Pick, 54, was greeted with a standing ovation and the news that he would succeed James Gorman, 65, as the firm’s chief executive officer. The Morgan Stanley lifer had won Wall Street’s most closely watched succession race and is taking the helm of a bank in a far different position than when Gorman ascended in the wake of the financial crisis.
“James is the architect of transforming the firm,” Pick said in his first interview after the selection was announced. “He had a singular vision for the place, and over 15 years took us from near bankruptcy to a winning place.”
Pick views his job as maintaining the firm’s direction and anticipates no change in strategy.
Gorman cited Pick’s track record of accomplishing difficult turnaround tasks, and his experience in risk management, client relations and technology oversight for what made him the board’s unanimous choice.
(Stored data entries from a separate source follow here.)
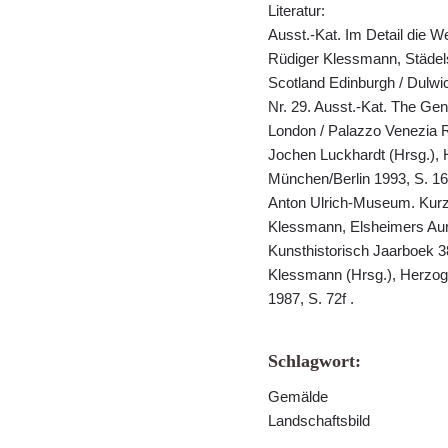
Literatur:
Ausst.-Kat. Im Detail die 
Rüdiger Klessmann, Städelsc
Scotland Edinburgh / Dulwic
Nr. 29. Ausst.-Kat. The Ge
London / Palazzo Venezia R
Jochen Luckhardt (Hrsg.),
München/Berlin 1993, S. 16
Anton Ulrich-Museum. Kurz
Klessmann, Elsheimers Auro
Kunsthistorisch Jaarboek 3
Klessmann (Hrsg.), Herzo
1987, S. 72f .
Schlagwort:
Gemälde
Landschaftsbild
Read More: Barely Hired at Morgan Stanley, Trading Savior Nears CEO’s Perch
“He’ll tell you what he thinks, he’s passionate, and he has a tremendous following within this firm,” Gorman said in the interview. “He’s a world class executive, and he understands our culture.”
In a rare setup, the firm said the two men who missed out on the top job will stay on. Co-President Andy Saperstein will gain oversight of the firm’s asset management business in addition to his role leading wealth management, and Dan Simkowitz will replace Pick as co-president leading the investment banking and trading division.
“This doesn’t happen on Wall Street, people don’t stay. Every bloody pundit said this wouldn’t happen, but we pulled it off,” Gorman said. “It’s a testament to their respect for Ted in this role.”